VAD also feeds turn-taking more generally — it's part of how Dograh decides a caller has finished a turn and the agent should respond, independent of whether interruption is enabled.
**Valid sample rates**: Dograh's pipeline runs VAD at either **8000 Hz** or **16000 Hz** — no other value is accepted. The overall pipeline sample rate is capped at 16 kHz to satisfy this. This only matters if you're integrating a [custom telephony provider](/integrations/telephony/custom#audio-format-considerations); telephony providers built into Dograh (Twilio, Vonage, Plivo, etc.) already negotiate a supported rate for you.
## How It Works
Each node in your workflow has an **Allow Interruption** toggle:
- **Disabled (default)** — The bot finishes its entire response before accepting user input. The user's microphone is temporarily muted while the bot speaks.
- **Enabled** — The bot stops speaking as soon as the user starts talking, and immediately processes their input. This creates a natural, conversational experience.
When interruption is disabled and the user tries to speak during bot speech, a one-time warning appears in the live transcript indicating that interruption is disabled for that step.
## When to Disable Interruption
Disabling interruption is useful when the bot needs to deliver a complete message without being cut off:
- **Legal disclaimers** — Ensure the full disclaimer is spoken before proceeding.
- **Critical instructions** — Step-by-step directions that lose meaning if partially heard.
- **Greeting or introduction** — Let the bot finish its opening before the user responds.
- **Confirmation summaries** — Read back important details (appointment times, order totals) in full.
## When to Enable Interruption
Keep interruption enabled for interactive conversation stages:
- **Q&A or objection handling** — Let the user jump in naturally.
- **Open-ended discussion** — Feels more human when either party can interject.
- **Long responses** — Allow the user to redirect if the bot goes off track.
## Configuring Interruption
1. Open your workflow in the **Voice Agent Builder**.
2. Select the node you want to configure.
3. Toggle **Allow Interruption** on or off in the node settings panel.
4. Save your workflow.
You can set different interruption behavior for each node. For example, disable interruption on your Start Node greeting but enable it on all subsequent Agent Nodes.
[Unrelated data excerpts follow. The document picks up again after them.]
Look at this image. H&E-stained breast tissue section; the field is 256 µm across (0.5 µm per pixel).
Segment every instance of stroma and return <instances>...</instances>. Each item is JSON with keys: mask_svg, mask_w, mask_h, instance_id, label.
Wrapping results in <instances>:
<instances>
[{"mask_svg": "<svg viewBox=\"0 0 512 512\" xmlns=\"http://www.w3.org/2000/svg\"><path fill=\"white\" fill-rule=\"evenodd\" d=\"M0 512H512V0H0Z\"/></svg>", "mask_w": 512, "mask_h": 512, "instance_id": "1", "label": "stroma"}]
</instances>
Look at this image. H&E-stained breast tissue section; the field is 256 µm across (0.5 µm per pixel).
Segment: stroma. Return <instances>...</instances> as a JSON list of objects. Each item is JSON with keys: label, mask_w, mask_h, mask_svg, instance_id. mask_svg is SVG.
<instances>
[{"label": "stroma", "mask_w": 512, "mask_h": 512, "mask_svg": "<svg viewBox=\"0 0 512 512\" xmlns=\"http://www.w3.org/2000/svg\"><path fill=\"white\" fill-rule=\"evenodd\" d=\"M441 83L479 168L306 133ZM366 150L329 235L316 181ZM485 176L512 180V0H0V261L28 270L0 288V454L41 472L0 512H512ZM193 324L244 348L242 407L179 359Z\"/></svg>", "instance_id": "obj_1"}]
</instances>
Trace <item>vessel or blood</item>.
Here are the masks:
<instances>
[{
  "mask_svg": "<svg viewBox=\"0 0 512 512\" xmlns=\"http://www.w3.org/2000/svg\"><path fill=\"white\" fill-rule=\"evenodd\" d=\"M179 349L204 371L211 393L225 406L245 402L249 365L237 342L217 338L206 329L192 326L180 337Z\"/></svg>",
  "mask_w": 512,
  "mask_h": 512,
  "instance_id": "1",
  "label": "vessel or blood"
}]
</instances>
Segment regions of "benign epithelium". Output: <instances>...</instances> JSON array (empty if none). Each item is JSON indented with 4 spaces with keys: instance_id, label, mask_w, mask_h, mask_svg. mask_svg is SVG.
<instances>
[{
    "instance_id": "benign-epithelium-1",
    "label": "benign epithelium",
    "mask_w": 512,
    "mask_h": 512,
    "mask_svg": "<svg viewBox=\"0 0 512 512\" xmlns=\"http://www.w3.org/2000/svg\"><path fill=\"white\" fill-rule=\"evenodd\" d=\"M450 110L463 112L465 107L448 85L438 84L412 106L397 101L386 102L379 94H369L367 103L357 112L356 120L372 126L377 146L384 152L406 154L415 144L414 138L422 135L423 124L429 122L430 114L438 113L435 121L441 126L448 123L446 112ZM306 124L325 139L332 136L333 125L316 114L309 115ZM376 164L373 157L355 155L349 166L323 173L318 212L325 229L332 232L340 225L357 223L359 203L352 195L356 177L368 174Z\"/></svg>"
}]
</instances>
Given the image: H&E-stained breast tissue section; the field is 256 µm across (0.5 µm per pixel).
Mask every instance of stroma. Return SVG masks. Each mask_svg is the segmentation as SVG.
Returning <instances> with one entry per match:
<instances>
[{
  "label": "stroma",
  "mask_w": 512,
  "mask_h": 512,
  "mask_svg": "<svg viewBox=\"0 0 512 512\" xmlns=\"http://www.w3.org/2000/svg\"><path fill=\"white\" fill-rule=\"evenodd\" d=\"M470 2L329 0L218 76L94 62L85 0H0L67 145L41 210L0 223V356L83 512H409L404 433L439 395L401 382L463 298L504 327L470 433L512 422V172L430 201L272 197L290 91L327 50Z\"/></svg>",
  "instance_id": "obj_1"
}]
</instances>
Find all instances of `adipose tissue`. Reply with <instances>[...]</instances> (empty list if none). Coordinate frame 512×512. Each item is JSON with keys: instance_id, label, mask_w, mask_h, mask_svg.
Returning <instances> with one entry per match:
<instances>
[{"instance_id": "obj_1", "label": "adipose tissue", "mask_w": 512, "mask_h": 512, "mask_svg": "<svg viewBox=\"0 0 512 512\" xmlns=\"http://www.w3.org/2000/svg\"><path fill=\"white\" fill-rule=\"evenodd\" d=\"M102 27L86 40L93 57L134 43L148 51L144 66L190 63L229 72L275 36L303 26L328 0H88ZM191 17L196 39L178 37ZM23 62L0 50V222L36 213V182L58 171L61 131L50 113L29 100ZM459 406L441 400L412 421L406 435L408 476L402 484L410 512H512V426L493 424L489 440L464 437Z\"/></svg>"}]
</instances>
## What the User Experiences
| Interruption | Bot Speaking | User Speaks | Result |
|---|---|---|---|
| Enabled | Yes | Yes | Bot stops, processes user input |
| Disabled | Yes | Yes | Bot continues, user input is ignored until bot finishes |
| Either | No | Yes | User input is processed normally |
When interruption is disabled, the platform mutes the user's audio input while the bot is speaking. Once the bot finishes, the microphone is automatically unmuted and the user can respond normally.